Le ipotesi di alcuni ricercatori scozzesi (qui il loro studio) è che l’esposizione ai raggi UV-A stimola la produzione di ossido di azoto che ha proprietà antisettiche e potrebbe ridurre la capacità di replicazione del Sars-Cov-2. “Sono piuttosto scettico: gli UV-A, direttamente, sono già in grado di bloccare il virus perché ne alterano le basi genetiche. Non c’è bisogno di ricorrere ad un meccanismo così complesso perché è già sufficiente quello che accade con i raggi solari”, afferma il prof. Clerici. Ma non è tutto: i raggi ultravioletti attivano anche la sintesi della vitamina D “che è un potente stimolo per la produzione di linfociti B e T, in questo modo aumentiamo la risposta immune al virus ma anche questa spiegazione non è necessaria e aggiunge un livello di complessità ad un fenomeno che di per sé è semplice. I raggi UV-A e UV-B, direttamente, impediscono al virus di replicarsi perché ne danneggiano la struttura genica”, sottolinea l’immunologo.

Il sole c’è tutto l’anno, i raggi solari arrivano sempre ma diventano meno efficaci quando il nostro emisfero si trova nel periodo autunnale ed invernale. “Qui entra in campo la nostra competenza di astronomi – afferma Pareschi – questo accade semplicemente perché il flusso è minore soprattutto a causa del posizionamento reciproco tra Terra e Sole, ne arrivano molti di meno. Il posizionamento tra Terra e sole è tale che la diminuzione è, a seconda della posizione del globo, fino ad un fattore di circa 10 di meno”. Inoltre, l’esperto ci dice che uno dei risultati più importanti in fase di pubblicazione riguarda i raggi ultravioletti nei confronti del Covid. “Questo virus ad Rna sembra essere molto più prono ad essere inattivato dai raggi UV-A rispetto ad altri virus, in particolare quelli a Dna. Questo ci dice che è molto più sensibile di altri alla radiazione solare”.
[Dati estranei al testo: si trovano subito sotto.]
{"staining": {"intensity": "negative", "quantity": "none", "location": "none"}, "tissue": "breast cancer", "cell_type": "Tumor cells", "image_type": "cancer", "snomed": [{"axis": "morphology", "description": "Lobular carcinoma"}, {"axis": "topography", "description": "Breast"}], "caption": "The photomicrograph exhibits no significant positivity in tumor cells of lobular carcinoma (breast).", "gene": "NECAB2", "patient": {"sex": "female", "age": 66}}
Attenzione, però: i più attenti possono far notare che in Brasile, dove è praticamente estate tutto l’anno ed i raggi solari sono sempre molto abbondanti, la pandemia continua a correre e far vittime a causa di un altro fattore climatico che, di fatto, annulla i benefici dei raggi ultravioletti. “L’umidità conta tantissimo: dove ci sono nubi e clima umido, anche d’estate, la stagionalità è meno pronunciata: il Brasile è una nazione molto grande e c’è una grandissima differenza tra Rio de Janeiro e l’Amazzonia: studi fatti sull’influenza hanno mostrato come un’epidemia diminuisca molto rapidamente nella zona di Rio ma permane nell’Amazzonia dove c’è un clima molto più umido”, ci dice il prof. Pareschi. La domanda sorge spontanea: quando si legge che il caldo e il sole indeboliscono il virus è sbagliato? “Spesso sono usate parole in modo inappropriato: l’estate, a latitudini come la nostra, è collegata ad un aumento dei raggi ultravioletti, su questo aspetto siamo sicuri e pensiamo siano uno dei fattori che inattivano il virus. Il caldo, invece, è molto generico: di per sé non gli fa nulla, il virus sopravvive fino a 70 gradi però ha bisogno di acqua, le famigerate bollicine di saliva. Il caldo può aiutare nel far evaporare queste bollicine agendo in modo indiretto mentre gli ultravioletti sono un fattore diretto: tutto questo lo vediamo con un’efficienza incredibile nelle prove sperimentali, stupiscono anche noi. Non ci aspettavamo tutta questa efficacia degli ultravioletti A e B”, afferma l’astrofisico. Il messaggio è chiaro: un conto è la spiaggia all’aperto, distanziati, un altro una discoteca in cui si è tutti assembrati: è logico che in questo caso il virus si possa trasmettere, e gli esempi che abbiamo avuto l’estate scorsa non hanno necessitato né di studi astrofisici né di studi epidemiologici.